The task: Print the lines below word for word, beginning with the first and ending with the line that holds "As of May 31, 2020", and skip every picture.

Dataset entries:
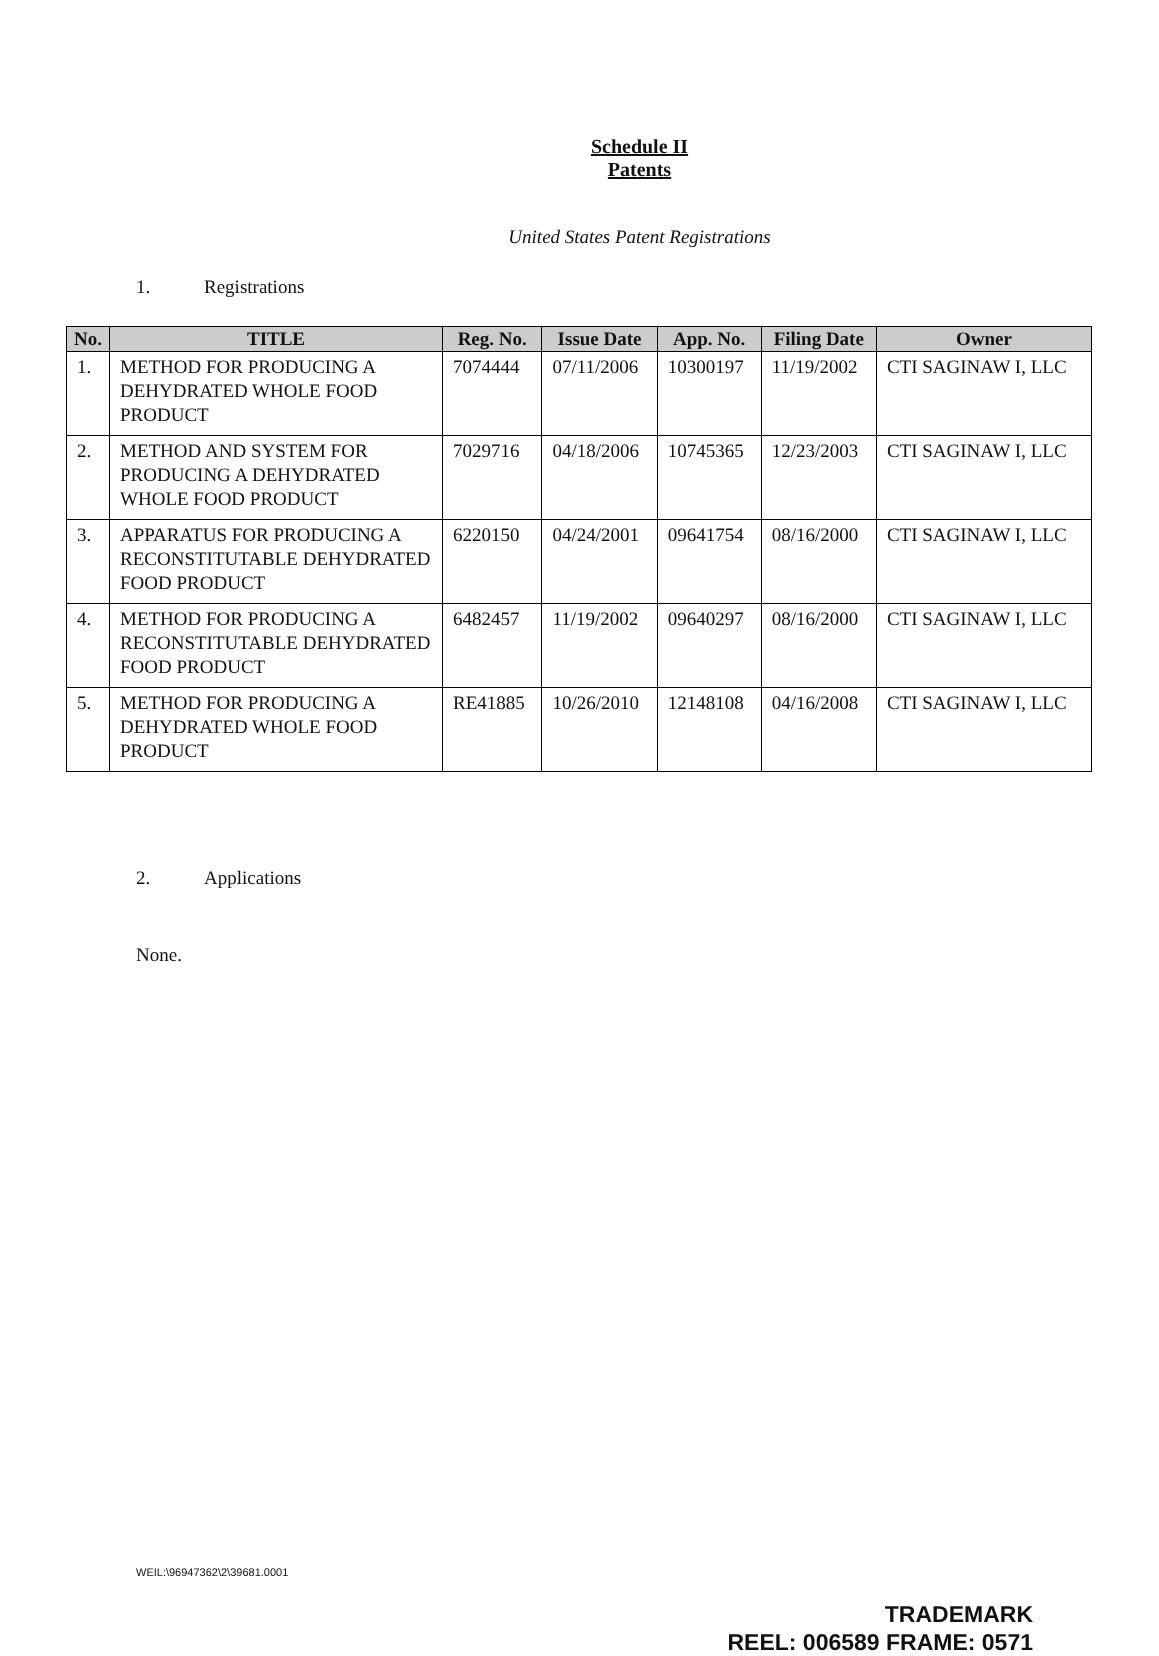Schedule II
Patents
United States Patent Registrations
1. Registrations
| No. | TITLE | Reg. No. | Issue Date | App. No. | Filing Date | Owner |
| --- | --- | --- | --- | --- | --- | --- |
| 1. | METHOD FOR PRODUCING A DEHYDRATED WHOLE FOOD PRODUCT | 7074444 | 07/11/2006 | 10300197 | 11/19/2002 | CTI SAGINAW I, LLC |
| 2. | METHOD AND SYSTEM FOR PRODUCING A DEHYDRATED WHOLE FOOD PRODUCT | 7029716 | 04/18/2006 | 10745365 | 12/23/2003 | CTI SAGINAW I, LLC |
| 3. | APPARATUS FOR PRODUCING A RECONSTITUTABLE DEHYDRATED FOOD PRODUCT | 6220150 | 04/24/2001 | 09641754 | 08/16/2000 | CTI SAGINAW I, LLC |
| 4. | METHOD FOR PRODUCING A RECONSTITUTABLE DEHYDRATED FOOD PRODUCT | 6482457 | 11/19/2002 | 09640297 | 08/16/2000 | CTI SAGINAW I, LLC |
| 5. | METHOD FOR PRODUCING A DEHYDRATED WHOLE FOOD PRODUCT | RE41885 | 10/26/2010 | 12148108 | 04/16/2008 | CTI SAGINAW I, LLC |
2. Applications
None.
WEIL:\96947362\2\39681.0001
TRADEMARK
REEL: 006589 FRAME: 0571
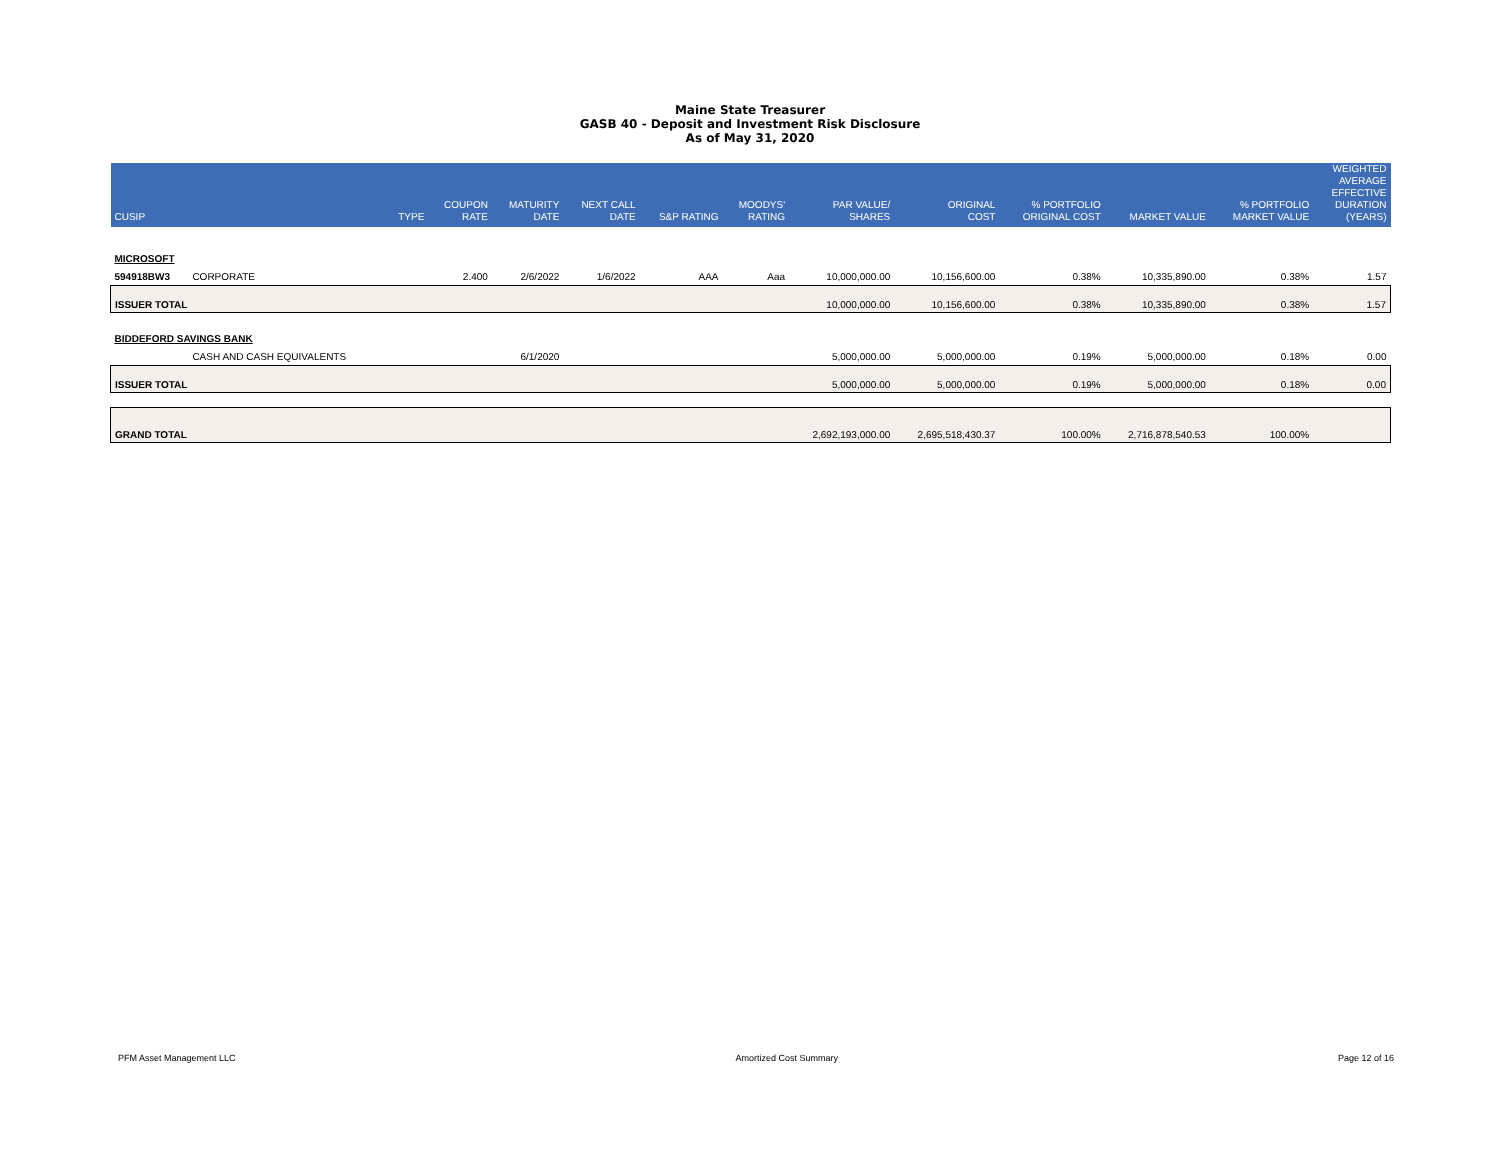Maine State Treasurer
GASB 40 - Deposit and Investment Risk Disclosure
As of May 31, 2020
| CUSIP | | TYPE | COUPON RATE | MATURITY DATE | NEXT CALL DATE | S&P RATING | MOODYS' RATING | PAR VALUE/ SHARES | ORIGINAL COST | % PORTFOLIO ORIGINAL COST | MARKET VALUE | % PORTFOLIO MARKET VALUE | WEIGHTED AVERAGE EFFECTIVE DURATION (YEARS) |
| --- | --- | --- | --- | --- | --- | --- | --- | --- | --- | --- | --- | --- | --- |
| MICROSOFT | | | | | | | | | | | | | |
| 594918BW3 | CORPORATE | | 2.400 | 2/6/2022 | 1/6/2022 | AAA | Aaa | 10,000,000.00 | 10,156,600.00 | 0.38% | 10,335,890.00 | 0.38% | 1.57 |
| ISSUER TOTAL | | | | | | | | 10,000,000.00 | 10,156,600.00 | 0.38% | 10,335,890.00 | 0.38% | 1.57 |
| BIDDEFORD SAVINGS BANK | | | | | | | | | | | | | |
| | CASH AND CASH EQUIVALENTS | | | 6/1/2020 | | | | 5,000,000.00 | 5,000,000.00 | 0.19% | 5,000,000.00 | 0.18% | 0.00 |
| ISSUER TOTAL | | | | | | | | 5,000,000.00 | 5,000,000.00 | 0.19% | 5,000,000.00 | 0.18% | 0.00 |
| GRAND TOTAL | | | | | | | | 2,692,193,000.00 | 2,695,518,430.37 | 100.00% | 2,716,878,540.53 | 100.00% | |
PFM Asset Management LLC Amortized Cost Summary Page 12 of 16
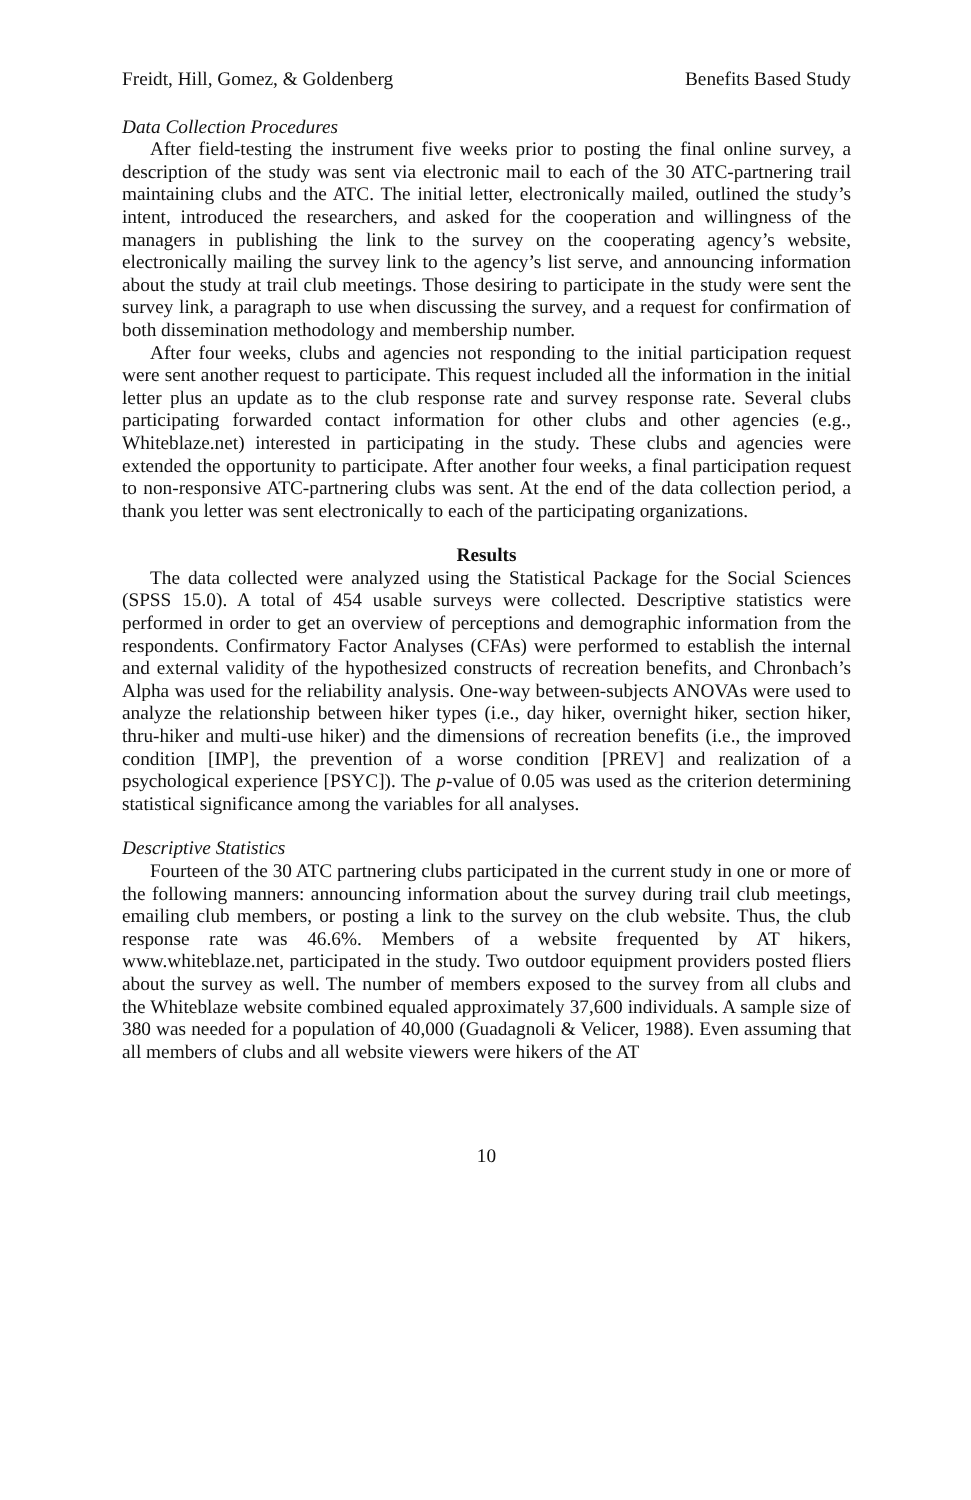Freidt, Hill, Gomez, & Goldenberg Benefits Based Study
Data Collection Procedures
After field-testing the instrument five weeks prior to posting the final online survey, a description of the study was sent via electronic mail to each of the 30 ATC-partnering trail maintaining clubs and the ATC. The initial letter, electronically mailed, outlined the study’s intent, introduced the researchers, and asked for the cooperation and willingness of the managers in publishing the link to the survey on the cooperating agency’s website, electronically mailing the survey link to the agency’s list serve, and announcing information about the study at trail club meetings. Those desiring to participate in the study were sent the survey link, a paragraph to use when discussing the survey, and a request for confirmation of both dissemination methodology and membership number.
After four weeks, clubs and agencies not responding to the initial participation request were sent another request to participate. This request included all the information in the initial letter plus an update as to the club response rate and survey response rate. Several clubs participating forwarded contact information for other clubs and other agencies (e.g., Whiteblaze.net) interested in participating in the study. These clubs and agencies were extended the opportunity to participate. After another four weeks, a final participation request to non-responsive ATC-partnering clubs was sent. At the end of the data collection period, a thank you letter was sent electronically to each of the participating organizations.
Results
The data collected were analyzed using the Statistical Package for the Social Sciences (SPSS 15.0). A total of 454 usable surveys were collected. Descriptive statistics were performed in order to get an overview of perceptions and demographic information from the respondents. Confirmatory Factor Analyses (CFAs) were performed to establish the internal and external validity of the hypothesized constructs of recreation benefits, and Chronbach’s Alpha was used for the reliability analysis. One-way between-subjects ANOVAs were used to analyze the relationship between hiker types (i.e., day hiker, overnight hiker, section hiker, thru-hiker and multi-use hiker) and the dimensions of recreation benefits (i.e., the improved condition [IMP], the prevention of a worse condition [PREV] and realization of a psychological experience [PSYC]). The p-value of 0.05 was used as the criterion determining statistical significance among the variables for all analyses.
Descriptive Statistics
Fourteen of the 30 ATC partnering clubs participated in the current study in one or more of the following manners: announcing information about the survey during trail club meetings, emailing club members, or posting a link to the survey on the club website. Thus, the club response rate was 46.6%. Members of a website frequented by AT hikers, www.whiteblaze.net, participated in the study. Two outdoor equipment providers posted fliers about the survey as well. The number of members exposed to the survey from all clubs and the Whiteblaze website combined equaled approximately 37,600 individuals. A sample size of 380 was needed for a population of 40,000 (Guadagnoli & Velicer, 1988). Even assuming that all members of clubs and all website viewers were hikers of the AT
10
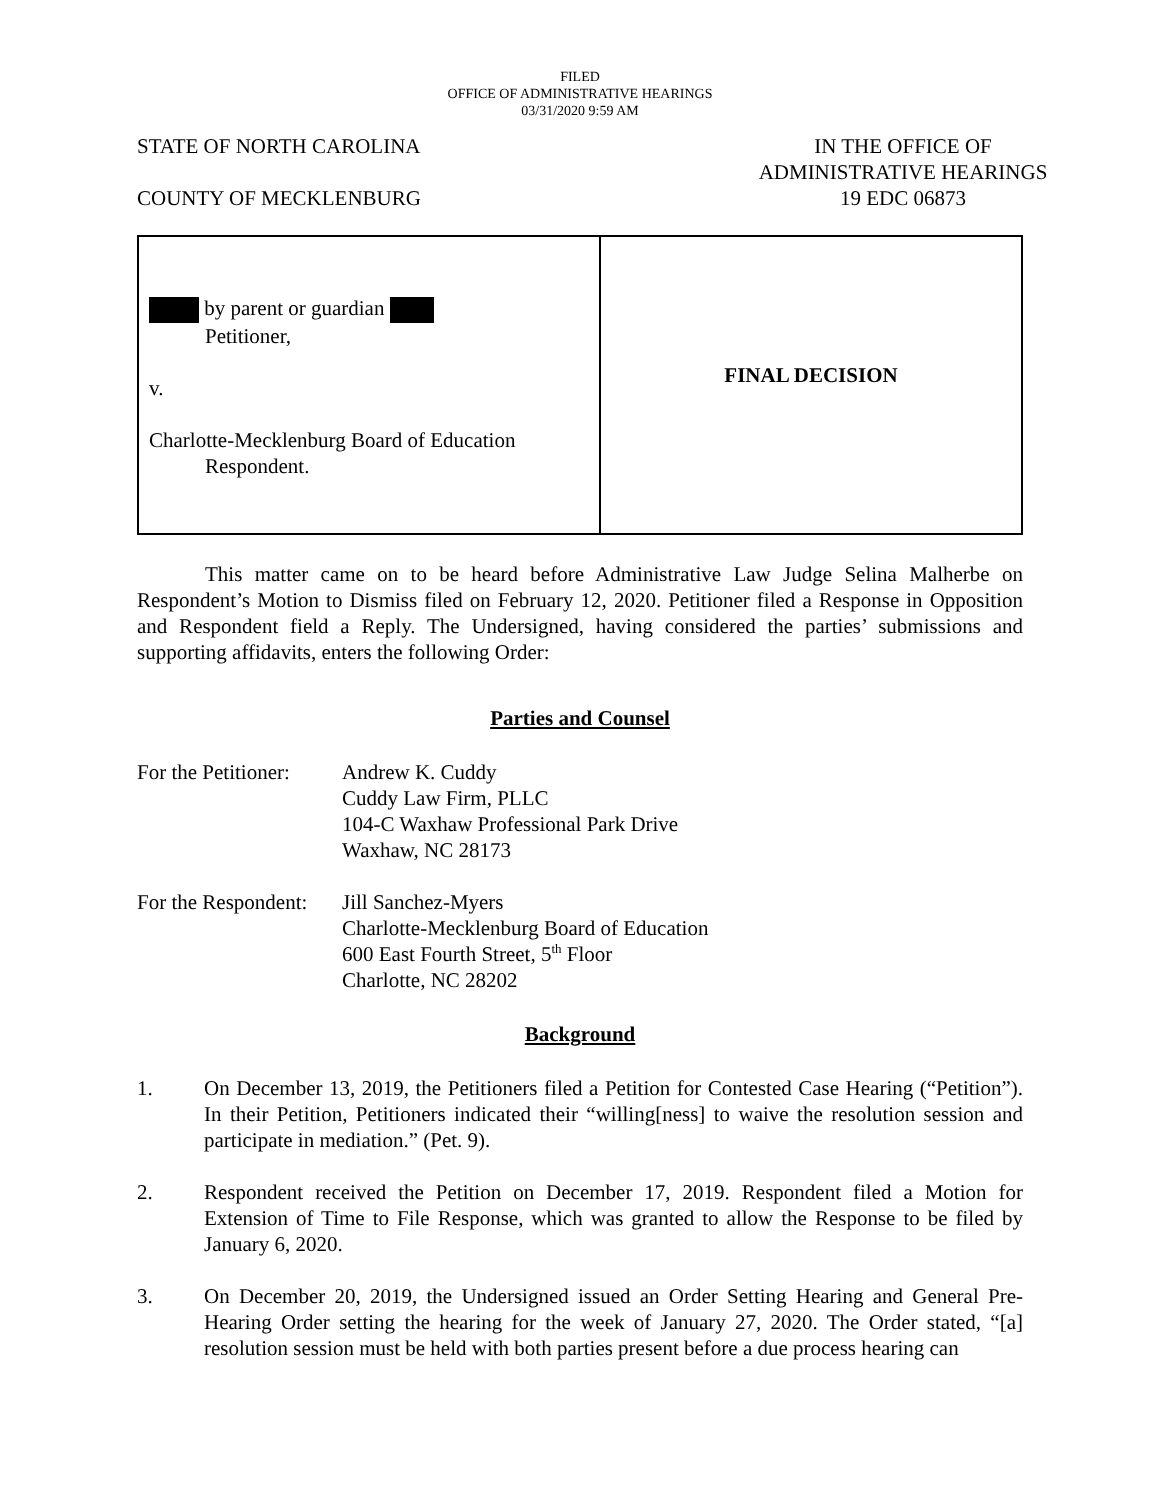FILED
OFFICE OF ADMINISTRATIVE HEARINGS
03/31/2020 9:59 AM
STATE OF NORTH CAROLINA
COUNTY OF MECKLENBURG
IN THE OFFICE OF
ADMINISTRATIVE HEARINGS
19 EDC 06873
by parent or guardian
Petitioner,
v.
Charlotte-Mecklenburg Board of Education
Respondent.
FINAL DECISION
This matter came on to be heard before Administrative Law Judge Selina Malherbe on Respondent’s Motion to Dismiss filed on February 12, 2020. Petitioner filed a Response in Opposition and Respondent field a Reply. The Undersigned, having considered the parties’ submissions and supporting affidavits, enters the following Order:
Parties and Counsel
For the Petitioner:
Andrew K. Cuddy
Cuddy Law Firm, PLLC
104-C Waxhaw Professional Park Drive
Waxhaw, NC 28173
For the Respondent:
Jill Sanchez-Myers
Charlotte-Mecklenburg Board of Education
600 East Fourth Street, 5<sup>th</sup> Floor
Charlotte, NC 28202
Background
1. On December 13, 2019, the Petitioners filed a Petition for Contested Case Hearing (“Petition”). In their Petition, Petitioners indicated their “willing[ness] to waive the resolution session and participate in mediation.” (Pet. 9).
2. Respondent received the Petition on December 17, 2019. Respondent filed a Motion for Extension of Time to File Response, which was granted to allow the Response to be filed by January 6, 2020.
3. On December 20, 2019, the Undersigned issued an Order Setting Hearing and General Pre-Hearing Order setting the hearing for the week of January 27, 2020. The Order stated, “[a] resolution session must be held with both parties present before a due process hearing can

Solution to this problem:
Schedule II
Patents
United States Patent Registrations
1. Registrations
| No. | TITLE | Reg. No. | Issue Date | App. No. | Filing Date | Owner |
| --- | --- | --- | --- | --- | --- | --- |
| 1. | METHOD FOR PRODUCING A DEHYDRATED WHOLE FOOD PRODUCT | 7074444 | 07/11/2006 | 10300197 | 11/19/2002 | CTI SAGINAW I, LLC |
| 2. | METHOD AND SYSTEM FOR PRODUCING A DEHYDRATED WHOLE FOOD PRODUCT | 7029716 | 04/18/2006 | 10745365 | 12/23/2003 | CTI SAGINAW I, LLC |
| 3. | APPARATUS FOR PRODUCING A RECONSTITUTABLE DEHYDRATED FOOD PRODUCT | 6220150 | 04/24/2001 | 09641754 | 08/16/2000 | CTI SAGINAW I, LLC |
| 4. | METHOD FOR PRODUCING A RECONSTITUTABLE DEHYDRATED FOOD PRODUCT | 6482457 | 11/19/2002 | 09640297 | 08/16/2000 | CTI SAGINAW I, LLC |
| 5. | METHOD FOR PRODUCING A DEHYDRATED WHOLE FOOD PRODUCT | RE41885 | 10/26/2010 | 12148108 | 04/16/2008 | CTI SAGINAW I, LLC |
2. Applications
None.
WEIL:\96947362\2\39681.0001
TRADEMARK
REEL: 006589 FRAME: 0571
Maine State Treasurer
GASB 40 - Deposit and Investment Risk Disclosure
As of May 31, 2020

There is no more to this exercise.